Fink: Die Istanbul-Derbys sind schon etwas Einzigartiges, die Brisanz kann man nicht ansatzweise mit der in Deutschland vergleichen. Etwas wie diese Spiele habe ich noch nie erlebt. Für viele Fans geht es da eher um Leben und Tod als um Fußball. Gewinnt man das Derby, kann man auch gegen andere Mannschaften drei Partien hintereinander verlieren.

SPOX: Mit der Zeit wurden Ihre Perspektiven bei Besiktas schlechter. Wie kam es dazu?

Fink: Der Hauptgrund war der Trainerwechsel. Mustafa Denizli, der mich holte, war sehr überzeugt von mir. Unter ihm durfte ich regelmäßig spielen. Er musste leider wegen gesundheitlicher Probleme den Verein verlassen.

SPOX: Es folgte Bernd Schuster.

Fink: Mit ihm bin ich nie richtig warm geworden. Er hatte eine ganz andere Vorstellung von der Art und Weise, wie die Mannschaft zu spielen hat. Er wollte zudem viele Spieler aus seiner Zeit in Spanien bei Besiktas haben. Wir hatten letztlich einige Portugiesen in der Mannschaft.

SPOX: Zumal dann ja auch die Ausländerregelung eingeführt wurde.

Fink: Das kam erschwerend hinzu, einige Spieler mussten aussortiert werden. Ich habe ein halbes Jahr lang im Training versucht, Schuster zu überzeugen, aber mir fehlte auch die Einsatzzeit. Er hat lieber seine Spieler eingesetzt und ich habe leider keine Chance mehr bekommen.

SPOX: Nach einem kurzen Leihgeschäft bei Borussia Mönchengladbach gingen Sie zu Samsunspor. War es Ihr Wunsch, in der Türkei zu bleiben? SPOX

Fink: Hätte es eine gute Option gegeben, wäre ich wohl zurück nach Deutschland gekommen. In der Türkei gab es dagegen einige Angebote. Da ich das Land und die Mentalität lieben gelernt hatte, ging ich nach Samsun.

SPOX: Dort stand am Ende der Abstieg. Sie hatten keinen Vertrag für die 2. Liga und waren deshalb ab Juli vereinslos. Wieso kam es zu keiner weiteren Einigung?

Fink: Die Situation war kompliziert, nach dem Abstieg herrschte dort das absolute Chaos. Vorstand und Trainer sind recht zügig gegangen und es war ungewiss, wie es weitergeht. Ich wollte dann einfach nicht so lange warten, bis sich etwas ergibt.

SPOX: Ihr Engagement in Aue kam dann allerdings erst im Dezember 2012 zustande. Sie waren also fünf Monate ohne Verein.

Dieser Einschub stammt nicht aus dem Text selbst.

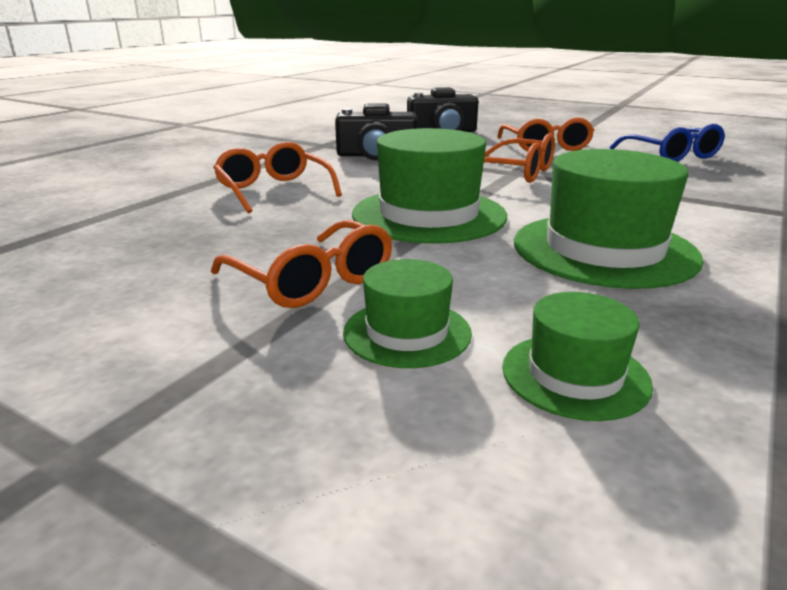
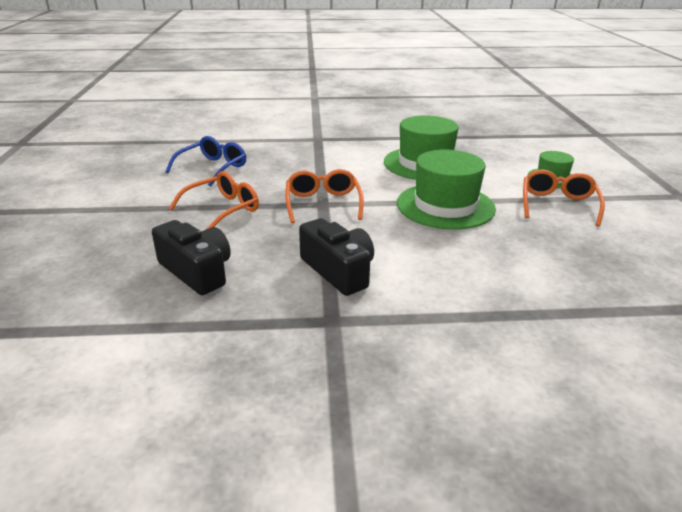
camera: 125 degrees left, 5 degrees up
orange glasses [213,142,342,213] -> none
green hat [502,292,653,421] -> none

Fink: Das Problem war, dass sich die Geschichte in Samsun so lange hinzog. Ich wollte nicht auf Anhieb gehen, so dass leider einige interessante Angebote verstrichen sind. In der Folge kam dann nichts Interessantes mehr herein. Mir war zudem klar, dass die Chancen im Winter wieder größer werden. Deshalb entschied ich mich, darauf zu warten.

SPOX: Wie schwer war diese Zeit der Ungewissheit?

Fink: Es gibt dann schon einige Schwankungen und Selbstzweifel. Ich fing an, mich zu fragen, ob meine Leistungsfähigkeit noch ausreicht - auch wenn ich nie ans Karriereende gedacht habe. Wenn aber als noch nicht so alter Sack die Angebote ausbleiben, macht man sich eben seine Gedanken (lacht).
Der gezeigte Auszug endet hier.